ArcGIS Field naming conventions:

Field naming guidelines (Found at )

Field names need to adhere to certain conventions for them to be valid. Keep the following guidelines in mind when you name a field:

Spaces and certain characters are not supported in field names. Special characters include hyphens such as in x-coordinate and y-coordinate; parentheses; brackets; and symbols such as $, %, and #. Essentially, eliminate anything that is not alphanumeric or an underscore.

Be sure to edit the field names in delimited text files or other tables to remove unsupported characters before trying to use the files in ArcGIS.

Avoid starting field names with a number or an underscore.

Avoid using field names that contain words that are considered reserved keywords, such as date, day, month, table, text, user, when, where, year, and zone. Each underlying DBMS can have its own set of reserved keywords. For a list of keywords for MS Access, see thisMicrosoft support article.

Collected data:

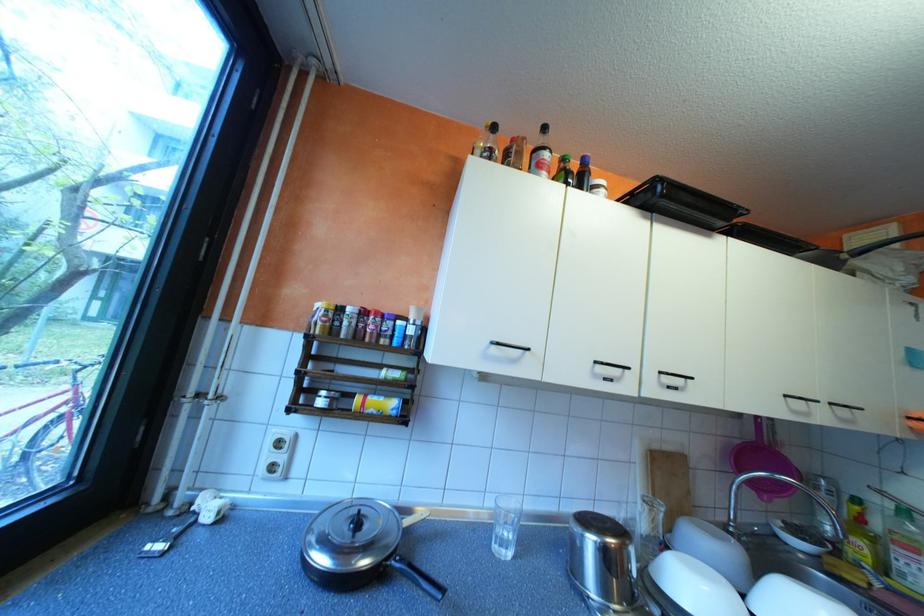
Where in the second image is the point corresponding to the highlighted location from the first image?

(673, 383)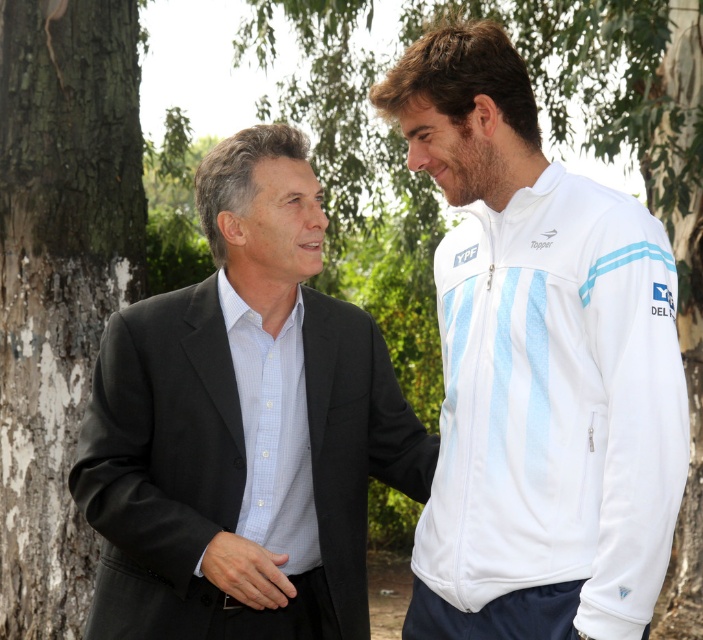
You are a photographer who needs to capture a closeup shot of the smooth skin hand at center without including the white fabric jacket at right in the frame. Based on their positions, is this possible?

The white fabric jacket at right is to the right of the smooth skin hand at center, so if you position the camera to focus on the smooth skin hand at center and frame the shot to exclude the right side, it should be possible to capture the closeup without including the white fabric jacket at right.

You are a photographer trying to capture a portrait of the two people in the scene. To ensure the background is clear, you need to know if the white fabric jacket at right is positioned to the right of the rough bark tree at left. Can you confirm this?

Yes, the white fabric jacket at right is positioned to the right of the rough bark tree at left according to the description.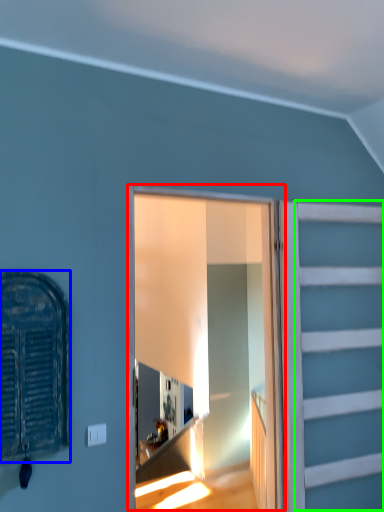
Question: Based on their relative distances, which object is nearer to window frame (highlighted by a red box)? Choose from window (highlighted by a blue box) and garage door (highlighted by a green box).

## EXERCISES
1 – Based on the field naming guidelines, say yes or no to each statement, quoting the words that decide it: (a) Hyphens are allowed in field names. (b) "year" is one of the reserved keywords to avoid in field names. (c) A field name can safely start with an underscore.
2 – According to the field naming guidelines, what should you do to field names in delimited text files before using the files in ArcGIS?
The collected data is separate material from the field naming guidelines.

## TASK-BY-TASK SOLUTIONS
1 –
(a) No: "Special characters include hyphens such as in x-coordinate and y-coordinate"
(b) Yes: "such as date, day, month, table, text, user, when, where, year, and zone"
(c) No: "Avoid starting field names with a number or an underscore."

2 – Edit the field names to remove unsupported characters.